Лизин отец, чиновник пустякового ведомства, перебрался в славный Пороженск посредине войны, как только ясно стало, что не пройдет даром миру пролитая кровь. Это было еще до поры заградительных отрядов и запрещений покидать города. Старик перевез сюда имущество и купил небольшой, весь в вишеннике, домишко. Скоро он спрятался от жизни еще глубже, и только на поминках вдова познакомилась с соседями, считавшими их за гордецов. Похвисневых соблазнили легенды, пущенные про это место, как про обжорный, беспечальный рай; и, правда, по слухам, когда-то проживало здесь старинного уклада племя — без взлетов, но и без векселей, без лекарств, но и без напрасных сердцебиений. Упадок наступил после появления железной дороги, и Лиза открыла эту не очень веселую летопись городка на самой последней ее странице.
Там были написаны житейская скудость и недоброе провинциальное хамство. Очень скоро Похвисневы изведали это на себе. Домишко присел, а собаку тамошние шутники подтравили иголкой, а соседи вырубали вишенник на хворост, руководясь старинным правилом, что чужая яблонька жарче своего поленца горит.
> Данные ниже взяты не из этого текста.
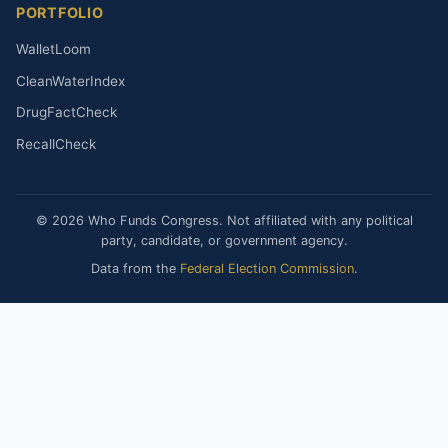
PORTFOLIO
WalletLoom
CleanWaterIndex
DrugFactCheck
RecallCheck
© 2026 Who Funds Congress. Not affiliated with any political
party, candidate, or government agency.
Data from the
Federal Election Commission
.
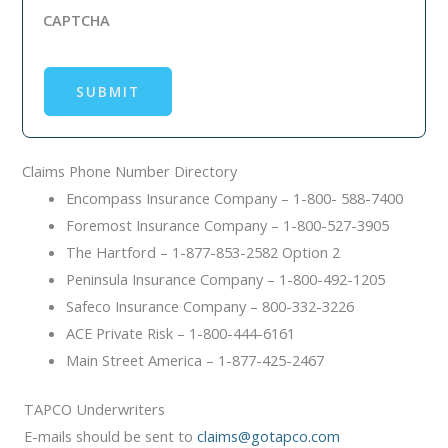
CAPTCHA
SUBMIT
Claims Phone Number Directory
Encompass Insurance Company – 1-800- 588-7400
Foremost Insurance Company – 1-800-527-3905
The Hartford – 1-877-853-2582 Option 2
Peninsula Insurance Company – 1-800-492-1205
Safeco Insurance Company – 800-332-3226
ACE Private Risk – 1-800-444-6161
Main Street America – 1-877-425-2467
TAPCO Underwriters
E-mails should be sent to
claims@gotapco.com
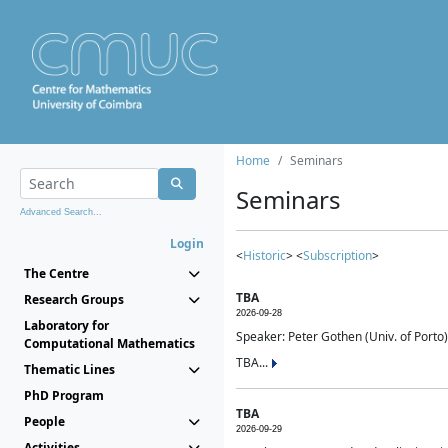
Home
Seminars
Seminars
Advanced Search...
Login
<
Historic
> <
Subscription
>
The Centre
TBA
Research Groups
2026-09-28
Laboratory for
Speaker: Peter Gothen (Univ. of Porto)
Computational Mathematics
TBA...
Thematic Lines
PhD Program
TBA
People
2026-09-29
Activities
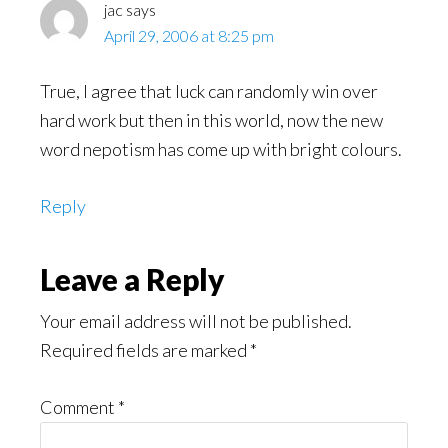
jac
says
April 29, 2006 at 8:25 pm
True, I agree that luck can randomly win over
hard work but then in this world, now the new
word nepotism has come up with bright colours.
Reply
Leave a Reply
Your email address will not be published.
Required fields are marked
*
Comment
*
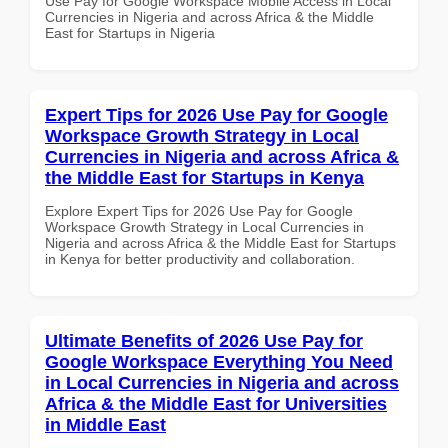
Use Pay for Google Workspace Mobile Access in Local
Currencies in Nigeria and across Africa & the Middle
East for Startups in Nigeria
Expert Tips for 2026 Use Pay for Google
Workspace Growth Strategy in Local
Currencies in Nigeria and across Africa &
the Middle East for Startups in Kenya
Explore Expert Tips for 2026 Use Pay for Google
Workspace Growth Strategy in Local Currencies in
Nigeria and across Africa & the Middle East for Startups
in Kenya for better productivity and collaboration.
Ultimate Benefits of 2026 Use Pay for
Google Workspace Everything You Need
in Local Currencies in Nigeria and across
Africa & the Middle East for Universities
in Middle East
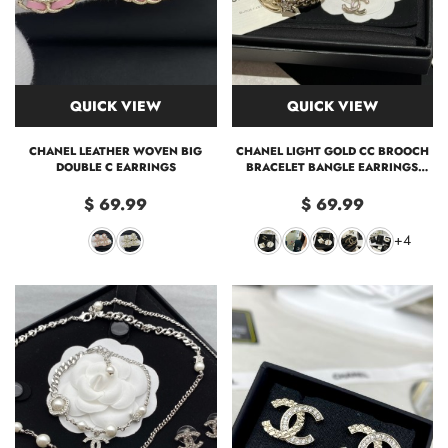
QUICK VIEW
QUICK VIEW
CHANEL LEATHER WOVEN BIG
CHANEL LIGHT GOLD CC BROOCH
DOUBLE C EARRINGS
BRACELET BANGLE EARRINGS
NECKLACE
$ 69.99
$ 69.99
+4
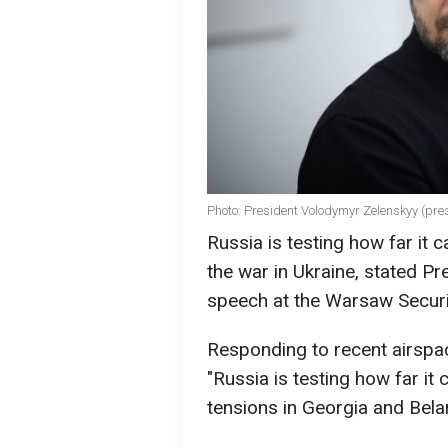
Photo: President Volodymyr Zelenskyy (pre
Russia is testing how far it 
the war in Ukraine, stated P
speech at the Warsaw Secur
Responding to recent airspac
"Russia is testing how far it
tensions in Georgia and Bela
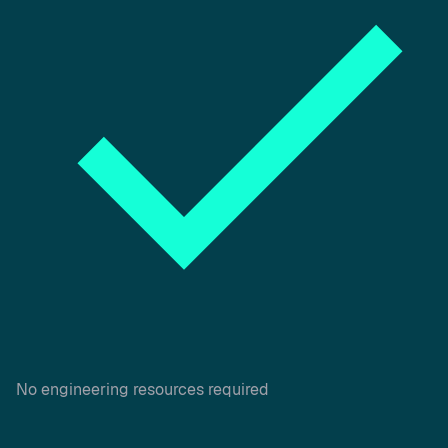
No engineering resources required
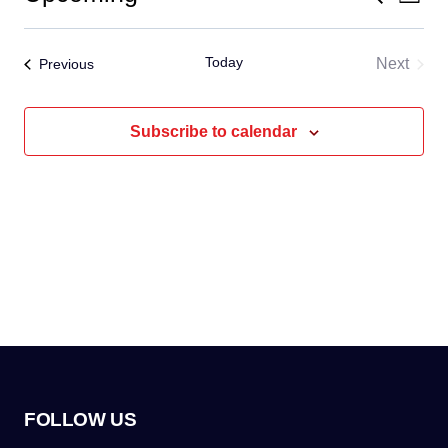
Even
List
Select
Vi
Sear
date.
Today
Events
Next
Previous
Na
and
Events
View
Subscribe to calendar
Navig
FOLLOW US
Чиновничий скарб поехал на барахолку; из имущества оставалось метров тридцать припрятанной мануфактуры, имевшей тогда хождение наравне с разменной монетой, да пара золотых колечек — воспоминание об одном смешном семейном торжестве. Мать стала прихварывать ногами. Девочке приходилось добывать хлеб для обеих. Сперва она побиралась, протягивала руку, и глаза ее были так чисты, что от одного смущенья ей торопились дать. Хлеба ей с матерью никогда не хватало; несколько позже Лиза обучилась красть его. Привычно каждое утро она отправлялась за овраг, в слободу Басурманку. Это не была жалость к матери — нищете неизвестна чувствительность; это был пока слепой инстинкт, выталкивающий осиротелого звереныша из его норы на добычу.
В ту пору было что красть, начинались первые базары нэпа, еще робкие, еще с оглядкой на устаревший декрет. Магически преображалось бытие. Из ям, подвалов, железных сундуков вылезали сидельцы со своими товарами. У них была внешность того, чем они торговали; молодцы с осетровыми и севрюжьими лицами постукивали плавниками по прилавку. Низвергнутый вчерашний день дразнил и виденьями обволакивал сумрачных, состарившихся, насквозь простреленных войною людей. По желтым с красноватым жирным отстоем рекам топленого молока, среди берегов дымящейся снеди, плыли ослепительные караваи ноздреватого, из домашней печи, хлеба. Это походило на пышные проводы сахарина, ржавой воблы и картофельных очисток. Люди жрали всюду, молча и украдкой от родных, точно творили преступление. Появлялись товары, способ употребления которых следовало искать в словарях: принимают это вовнутрь или только нюхают в вареном виде. Какие-то профессора кулинарии с ненавистью в потухших глазах готовили эти разухабистые яды. Можно было неделями колесить по стране и, не выходя из вагона, наблюдать тысячекилометровые натюрморты пылающих яств. Это фламандское неистовство, парад и разгул послевоенной нищеты, соблазны, сделанные из всех съедобных животных, обитающих в воздухе, в воде и на земле, завершались пирожными, райскими цветами из масла, сахара и миндаля, — низменные тезисы старого мира, высказанные на лаконическом кондитерском языке. И было жутко, жарко и смертно любопытно глядеть в прищуренные, беспощадные глаза врага, приблизившегося на штыковую схватку.